Task input Block Start

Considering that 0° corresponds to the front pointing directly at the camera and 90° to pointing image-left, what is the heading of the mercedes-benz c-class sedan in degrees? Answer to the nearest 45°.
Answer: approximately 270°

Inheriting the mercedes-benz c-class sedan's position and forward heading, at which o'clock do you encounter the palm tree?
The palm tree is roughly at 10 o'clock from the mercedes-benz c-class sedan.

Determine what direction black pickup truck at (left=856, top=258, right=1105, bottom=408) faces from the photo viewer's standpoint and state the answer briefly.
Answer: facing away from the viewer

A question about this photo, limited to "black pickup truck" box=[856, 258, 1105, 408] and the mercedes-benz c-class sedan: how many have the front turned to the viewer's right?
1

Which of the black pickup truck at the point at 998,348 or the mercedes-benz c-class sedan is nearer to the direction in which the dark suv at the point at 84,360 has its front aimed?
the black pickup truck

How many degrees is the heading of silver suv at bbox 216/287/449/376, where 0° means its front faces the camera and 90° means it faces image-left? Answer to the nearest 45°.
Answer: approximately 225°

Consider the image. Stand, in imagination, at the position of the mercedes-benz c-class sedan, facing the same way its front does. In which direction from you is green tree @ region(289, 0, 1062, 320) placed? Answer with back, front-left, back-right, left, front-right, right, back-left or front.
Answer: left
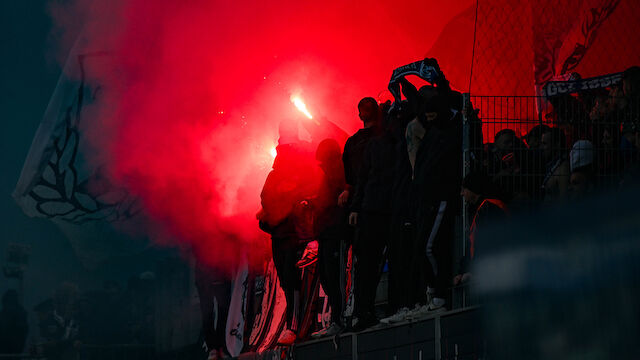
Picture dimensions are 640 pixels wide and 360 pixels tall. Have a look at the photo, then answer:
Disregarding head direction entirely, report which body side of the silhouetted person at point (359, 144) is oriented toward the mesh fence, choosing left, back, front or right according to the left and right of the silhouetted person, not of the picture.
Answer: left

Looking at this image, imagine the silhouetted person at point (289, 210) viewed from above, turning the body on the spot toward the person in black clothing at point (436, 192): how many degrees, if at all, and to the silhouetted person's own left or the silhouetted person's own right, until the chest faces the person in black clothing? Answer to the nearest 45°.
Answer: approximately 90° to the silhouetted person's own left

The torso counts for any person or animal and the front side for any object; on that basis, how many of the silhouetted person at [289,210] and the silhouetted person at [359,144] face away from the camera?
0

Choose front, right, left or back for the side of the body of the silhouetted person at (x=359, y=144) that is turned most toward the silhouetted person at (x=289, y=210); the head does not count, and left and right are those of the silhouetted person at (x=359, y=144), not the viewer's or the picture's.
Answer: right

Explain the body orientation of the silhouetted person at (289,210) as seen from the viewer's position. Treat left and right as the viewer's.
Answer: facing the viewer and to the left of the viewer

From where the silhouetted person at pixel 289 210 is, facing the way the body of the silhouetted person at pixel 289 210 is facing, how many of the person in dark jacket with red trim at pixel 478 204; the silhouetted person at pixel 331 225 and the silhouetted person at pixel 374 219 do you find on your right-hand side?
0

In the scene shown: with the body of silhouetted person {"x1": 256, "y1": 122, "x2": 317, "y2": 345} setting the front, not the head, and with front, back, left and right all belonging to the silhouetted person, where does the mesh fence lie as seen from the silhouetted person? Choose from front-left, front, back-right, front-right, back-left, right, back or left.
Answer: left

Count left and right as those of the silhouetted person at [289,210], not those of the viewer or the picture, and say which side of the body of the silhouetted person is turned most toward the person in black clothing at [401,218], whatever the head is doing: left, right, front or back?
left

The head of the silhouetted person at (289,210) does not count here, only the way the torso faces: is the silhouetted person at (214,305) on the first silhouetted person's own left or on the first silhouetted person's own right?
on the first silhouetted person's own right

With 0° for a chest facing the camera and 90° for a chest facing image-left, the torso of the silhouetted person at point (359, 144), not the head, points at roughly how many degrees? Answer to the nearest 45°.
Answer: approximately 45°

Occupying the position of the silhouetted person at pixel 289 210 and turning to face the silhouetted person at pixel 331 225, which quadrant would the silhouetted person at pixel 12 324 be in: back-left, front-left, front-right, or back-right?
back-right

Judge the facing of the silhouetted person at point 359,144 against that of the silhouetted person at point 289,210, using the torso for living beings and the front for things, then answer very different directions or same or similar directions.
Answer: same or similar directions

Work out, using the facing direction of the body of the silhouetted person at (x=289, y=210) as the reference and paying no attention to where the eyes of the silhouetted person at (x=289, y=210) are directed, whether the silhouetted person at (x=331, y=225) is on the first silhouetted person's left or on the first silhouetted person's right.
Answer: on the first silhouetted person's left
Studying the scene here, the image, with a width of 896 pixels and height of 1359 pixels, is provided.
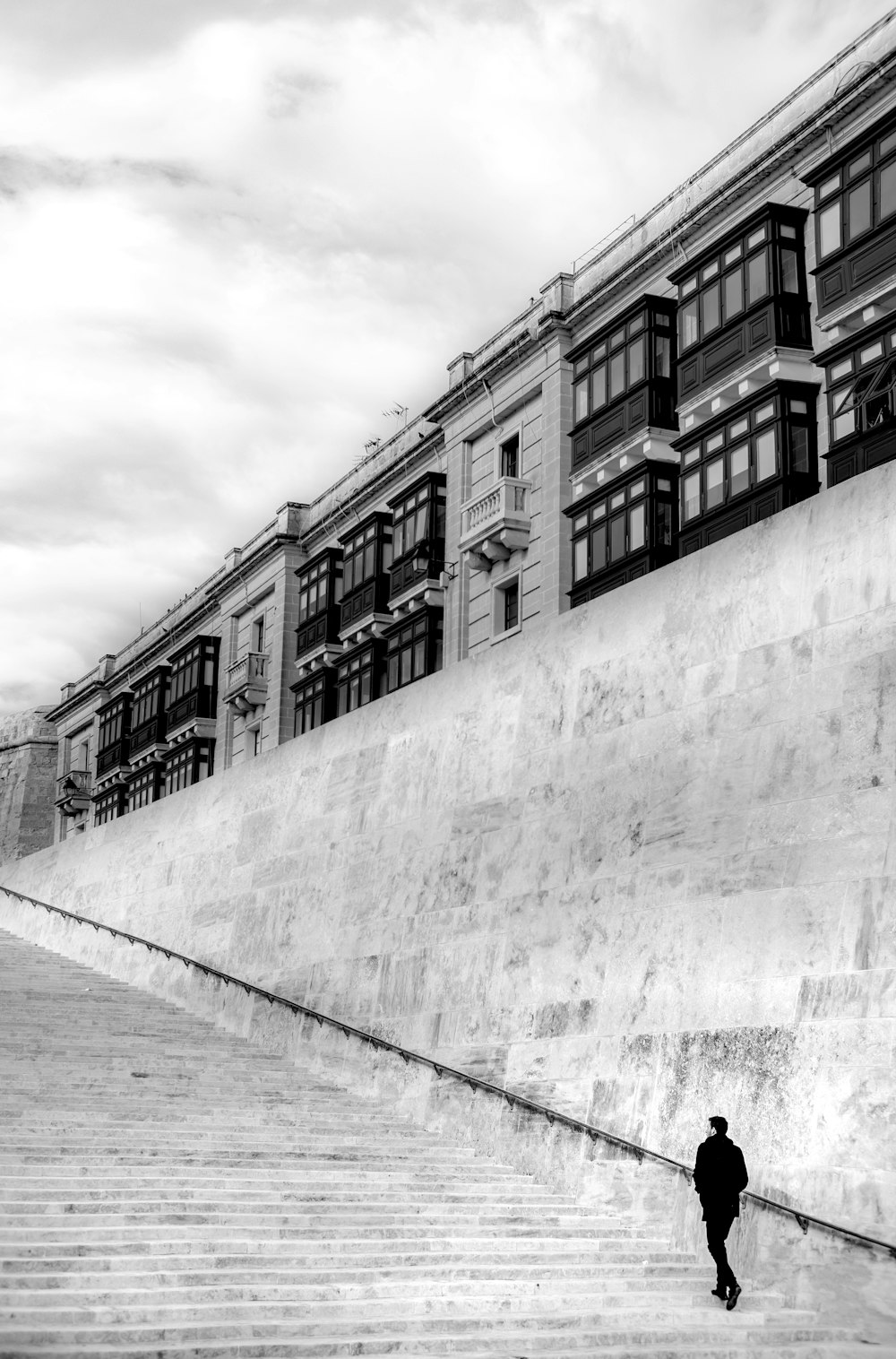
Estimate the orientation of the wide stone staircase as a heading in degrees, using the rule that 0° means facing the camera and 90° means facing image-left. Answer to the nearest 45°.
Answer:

Task input Block End

**Required action:**
Format the data above as a two-column Markdown table with the columns n and Line, one numbered row per nonblank line and no row for any picture.

**Response for this exercise:**
| n | Line |
|---|---|
| 1 | Considering that 0° corresponds to the front pointing directly at the camera and 90° to pointing image-left, what is the heading of the mercedes-benz c-class sedan in degrees? Answer to the nearest 45°. |
| 2 | Answer: approximately 270° |
| 3 | Inheriting the mercedes-benz c-class sedan's position and forward heading, at which o'clock do you encounter the palm tree? |
| 4 | The palm tree is roughly at 10 o'clock from the mercedes-benz c-class sedan. |
| 5 | Determine what direction black pickup truck at (left=856, top=258, right=1105, bottom=408) faces from the photo viewer's standpoint and state the answer briefly. |
| 6 | Answer: facing away from the viewer |
| 7 | A question about this photo, limited to "black pickup truck" box=[856, 258, 1105, 408] and the mercedes-benz c-class sedan: how many have the front turned to the viewer's right? |
| 8 | 1 |
| 9 | Which of the black pickup truck at the point at 998,348 or the mercedes-benz c-class sedan is nearer to the direction in which the dark suv at the point at 84,360 has its front aimed? |
| 10 | the black pickup truck |
| 11 | How many degrees is the heading of silver suv at bbox 216/287/449/376, where 0° means its front faces the camera and 90° means it faces image-left? Answer to the nearest 45°. |
| 12 | Answer: approximately 225° |
| 13 | Consider the image. Stand, in imagination, at the position of the mercedes-benz c-class sedan, facing the same way its front does. In which direction from you is green tree @ region(289, 0, 1062, 320) placed? Answer with back, front-left, back-right, left, front-right, right, back-left or front. |
| 14 | Answer: left |
| 15 | Picture dimensions are 640 pixels wide and 360 pixels tall. Have a look at the photo, then answer: |
| 16 | Disregarding head direction entirely, report which body side of the silhouetted person at point (359, 144) is oriented toward the mesh fence, choosing left, back, front or right according to the left and right of the silhouetted person, not of the picture. |
| 17 | Answer: left |
| 18 | Looking at this image, imagine the silhouetted person at point (289, 210) viewed from above, turning the body on the spot toward the person in black clothing at point (436, 192): how many degrees, if at all, and to the silhouetted person's own left or the silhouetted person's own right, until the chest faces the person in black clothing? Answer to the nearest 45°. |
| 19 | Answer: approximately 90° to the silhouetted person's own left |
| 20 | The torso counts for any person or animal and the front side for any object; on that basis, how many of the silhouetted person at [289,210] and the silhouetted person at [359,144] face away from the camera? |
| 21 | 0 |
| 22 | Choose front, right, left or back for the side of the body of the silhouetted person at (x=359, y=144) that is turned most toward the silhouetted person at (x=289, y=210); the head does not count, and left and right are those of the silhouetted person at (x=359, y=144), not the viewer's or the picture's. |
| 23 | Answer: right |
| 24 | Explain the body orientation of the silhouetted person at (289,210) as seen from the viewer's position. Treat left and right as the viewer's. |
| 25 | Answer: facing the viewer and to the left of the viewer |
| 26 | From where the silhouetted person at pixel 289 210 is, facing the way the body of the silhouetted person at pixel 289 210 is facing, how many of the person in dark jacket with red trim at pixel 478 204; the silhouetted person at pixel 331 225 and the silhouetted person at pixel 374 219 do you find on your right-hand side? |
| 27 | 0 |
| 28 | In the scene shown: with the body of silhouetted person {"x1": 256, "y1": 122, "x2": 317, "y2": 345} setting the front, not the head, and with front, back, left and right all belonging to the silhouetted person, where does the mesh fence lie as seen from the silhouetted person? Choose from front-left, front, back-right, front-right, back-left, right, back or left. |
| 29 | Answer: left |
| 30 | Count left and right as those of the silhouetted person at [289,210], not those of the viewer or the picture, and say which side of the body of the silhouetted person is turned most toward the person in black clothing at [401,218], whatever the head is doing: left, right, front or back? |
| 31 | left |
| 32 | The head of the silhouetted person at (289,210) does not count here, only the way the torso faces: is the silhouetted person at (214,305) on the first silhouetted person's own left or on the first silhouetted person's own right? |
| 33 | on the first silhouetted person's own right |
| 34 | With 0° for a chest facing the camera and 90° for a chest facing image-left, the torso of the silhouetted person at point (359, 144), not the head, points at roughly how many degrees? Answer to the nearest 45°. |
| 35 | Answer: approximately 45° |
| 36 | Occupying the position of the silhouetted person at pixel 289 210 and turning to face the silhouetted person at pixel 331 225, which quadrant would the silhouetted person at pixel 12 324 be in: back-left, front-left, front-right, or back-right? |
| 37 | back-right |
| 38 | Judge the facing of the silhouetted person at point 359,144 against that of the silhouetted person at point 289,210, using the torso for living beings and the front for things, then answer very different directions or same or similar directions. |
| 39 | Answer: same or similar directions |
| 40 | Work out, using the facing direction of the body of the silhouetted person at (x=289, y=210) as the reference and paying no attention to where the eyes of the silhouetted person at (x=289, y=210) are directed, whether the silhouetted person at (x=331, y=225) is on the first silhouetted person's left or on the first silhouetted person's right. |
| 41 | Answer: on the first silhouetted person's left |
| 42 | Studying the scene here, the image, with a width of 896 pixels and height of 1359 pixels, is provided. |
| 43 | Estimate the orientation of the wide stone staircase as a heading in degrees, using the rule that 0° means facing the camera and 90° means facing image-left. Answer to the nearest 45°. |
| 44 | Answer: |